おびひろ動物園(柚原和敏園長)は、2つのボランティア団体が運営に携わっている。帯広畜産大学の学生サークル「ZooFul(ズーフル)」と、おびひろ動物園協会(菅雅史代表)だ。動物の魅力を伝えるとともに、動物と人とをつなぐ架け橋の役割を担っている。


 「怖がらなくて大丈夫。優しく触ってあげると喜ぶよ」―。ヤギやモルモットと触れ合える「ふれあい動物園」は週末、多くの親子連れらでにぎわう。ズーフルは、訪れる子どもたちが安心して触れるよう支援するボランティアを行っている。

 活動は週末、午前と午後に会員が数人ずつモルモットとヤギを担当する。子どもたちには、個体の性格などの豆知識を教えることも。缶バッジ作りや顔はめパネルの作成、夜間開園でのツアーなど、楽しく動物のことを学べる園内イベントも企画する。

 代表の吾田佳穂さん(畜産科学課程3年)は1年生の時に入会。生まれ育った日高管内えりも町は動物園がなく、小学6年の時に参加したおびひろ動物園の「飼育員体験」がきっかけで、「将来は動物に関わる仕事がしたい」と志した。

 普段は畜産動物を学ぶ中、動物園は新たな知識や体験が得られる場所。知識は自ら学んだり、飼育展示係から得たりすることが多く、子どもにも分かりやすく伝わるよう心がける。

 「知らないで見るより、知った上でみると見方が変わる。私も大学の実習を通じて感じたこともがあるので、そうした体験をしてもらいたい」と話し、来園者の喜ぶ表情を糧に活動に励んでいる。



 おびひろ動物園協会は、来園者の記念撮影をしたり、トイレを案内したりするなどの活動を行っている。

 同協会は1978年に設立したが、運営の中心人物の逝去などで年に活動を休止。動物園を人と財政の両面でサポートしようと、2007年に帯広畜産大学の山田純三名誉教授によって再スタートした。

==========

_課題 A_
以下の記録を一つ残らず、元のとおりに複製しなさい。画像は解答に含めないこと。

_提供データ_
==========

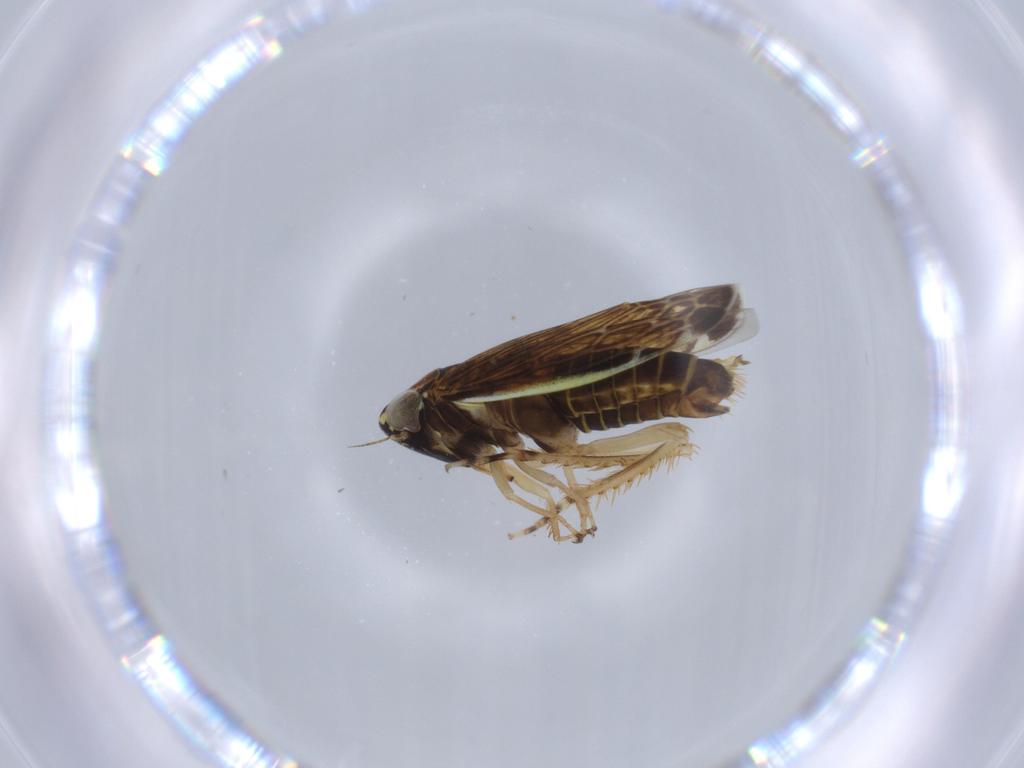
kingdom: Animalia
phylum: Arthropoda
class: Insecta
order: Hemiptera
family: Cicadellidae
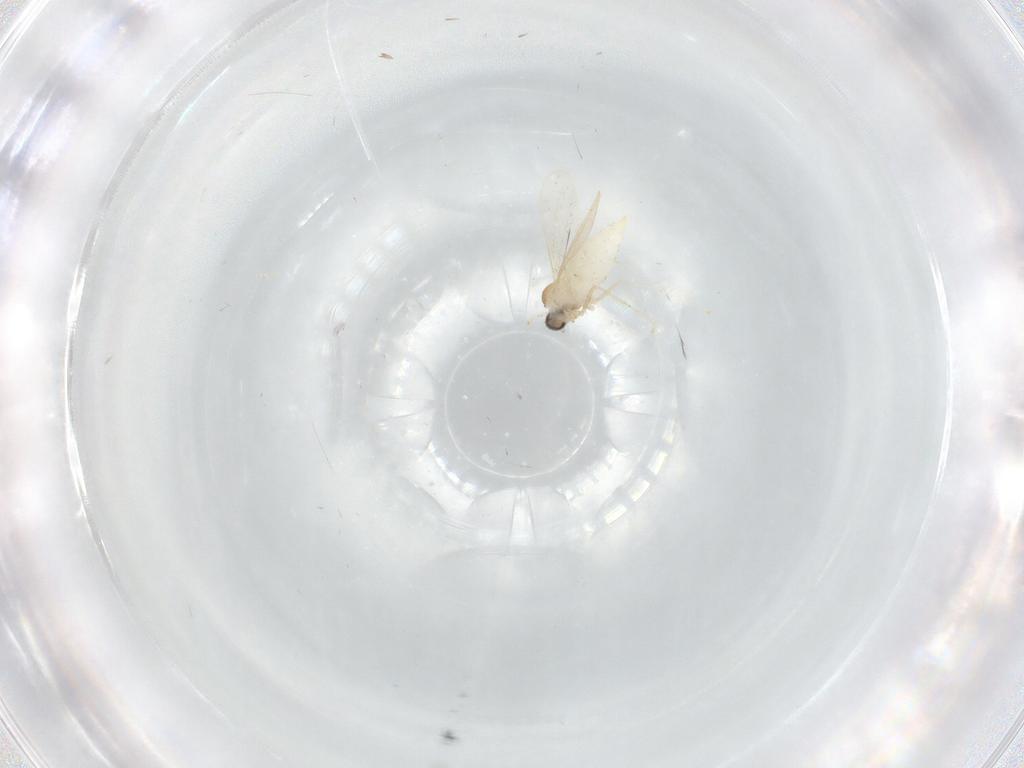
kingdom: Animalia
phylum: Arthropoda
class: Insecta
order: Diptera
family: Cecidomyiidae
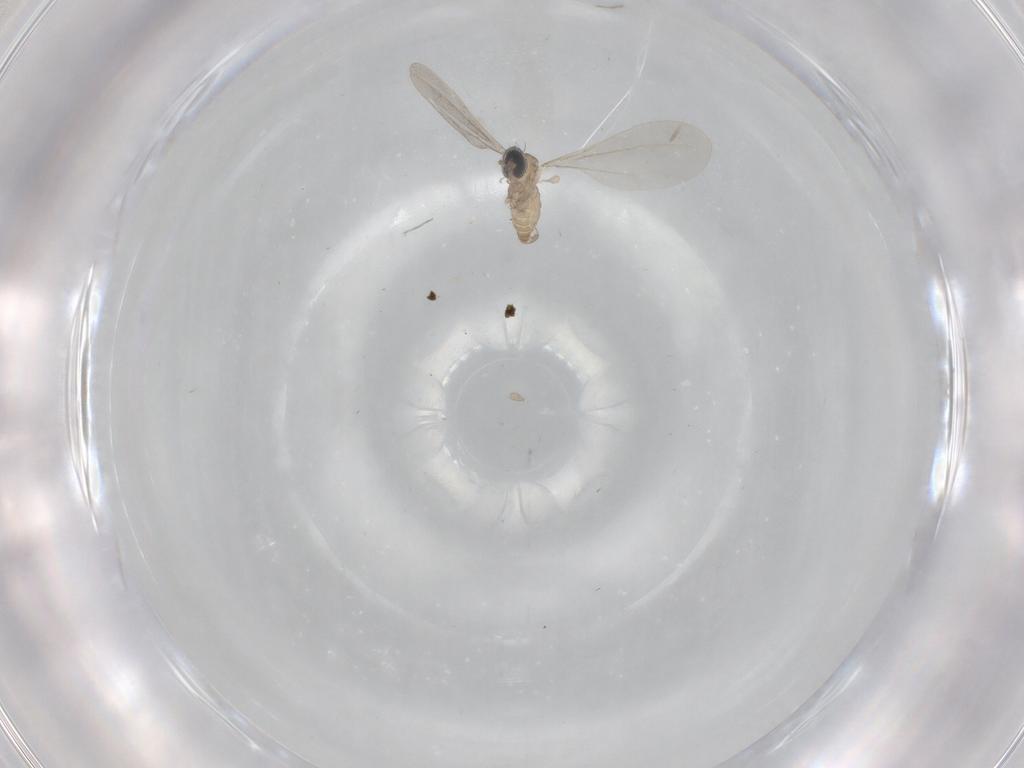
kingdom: Animalia
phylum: Arthropoda
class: Insecta
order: Diptera
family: Cecidomyiidae
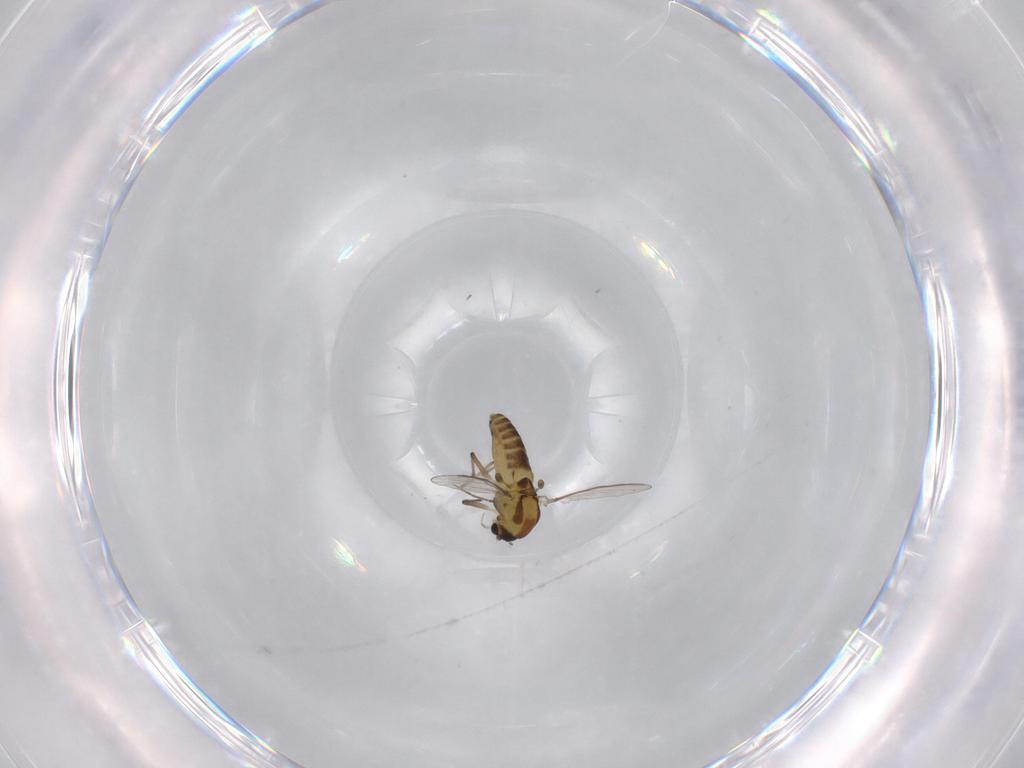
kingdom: Animalia
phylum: Arthropoda
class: Insecta
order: Diptera
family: Chironomidae
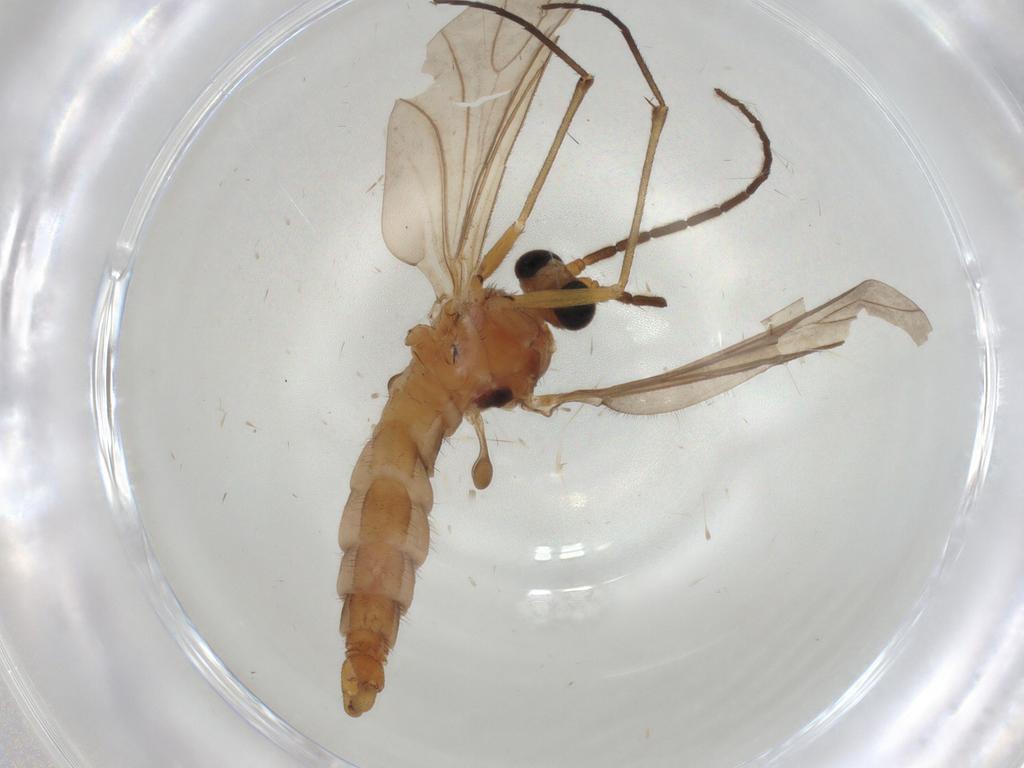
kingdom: Animalia
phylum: Arthropoda
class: Insecta
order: Diptera
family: Sciaridae
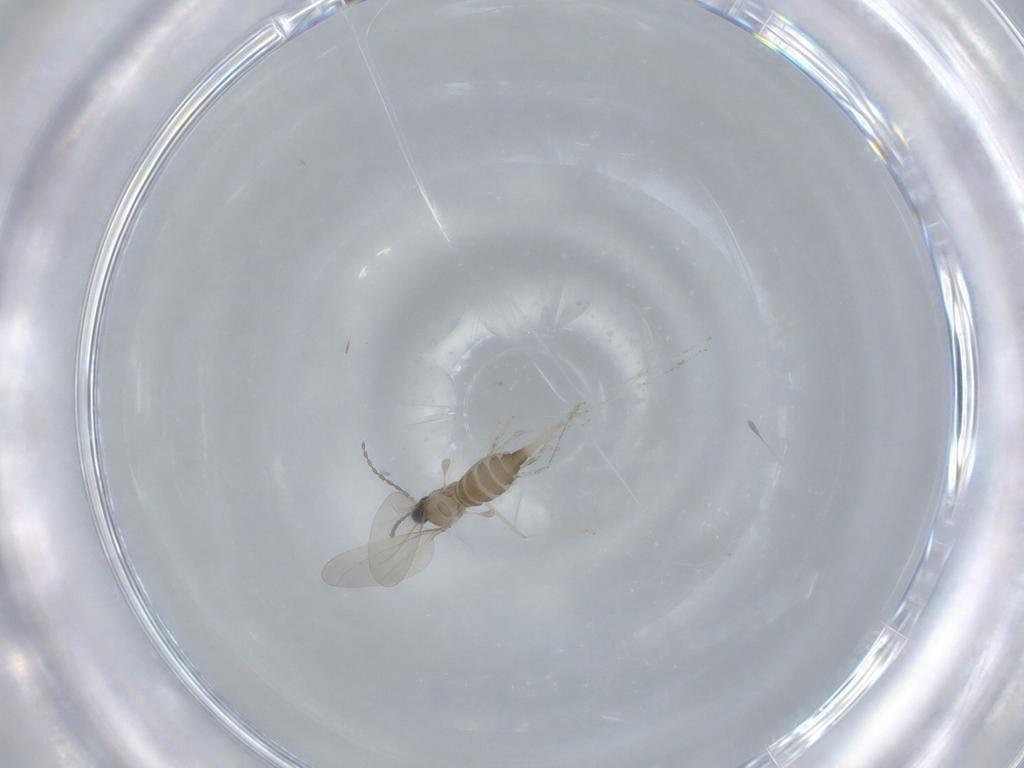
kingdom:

==========

_課題 B_
おびひろ動物園のボランティアに関する本文のうち、「活動は週末、午前と午後に会員」で始まり「表情を糧に活動に励んでいる。」で終わる部分を、一字一句変えずに書き記しなさい。

_正解 A_
kingdom: Animalia
phylum: Arthropoda
class: Insecta
order: Hemiptera
family: Cicadellidae
kingdom: Animalia
phylum: Arthropoda
class: Insecta
order: Diptera
family: Cecidomyiidae
kingdom: Animalia
phylum: Arthropoda
class: Insecta
order: Diptera
family: Cecidomyiidae
kingdom: Animalia
phylum: Arthropoda
class: Insecta
order: Diptera
family: Chironomidae
kingdom: Animalia
phylum: Arthropoda
class: Insecta
order: Diptera
family: Sciaridae
kingdom:

_正解 B_
活動は週末、午前と午後に会員が数人ずつモルモットとヤギを担当する。子どもたちには、個体の性格などの豆知識を教えることも。缶バッジ作りや顔はめパネルの作成、夜間開園でのツアーなど、楽しく動物のことを学べる園内イベントも企画する。

 代表の吾田佳穂さん(畜産科学課程3年)は1年生の時に入会。生まれ育った日高管内えりも町は動物園がなく、小学6年の時に参加したおびひろ動物園の「飼育員体験」がきっかけで、「将来は動物に関わる仕事がしたい」と志した。

 普段は畜産動物を学ぶ中、動物園は新たな知識や体験が得られる場所。知識は自ら学んだり、飼育展示係から得たりすることが多く、子どもにも分かりやすく伝わるよう心がける。

 「知らないで見るより、知った上でみると見方が変わる。私も大学の実習を通じて感じたこともがあるので、そうした体験をしてもらいたい」と話し、来園者の喜ぶ表情を糧に活動に励んでいる。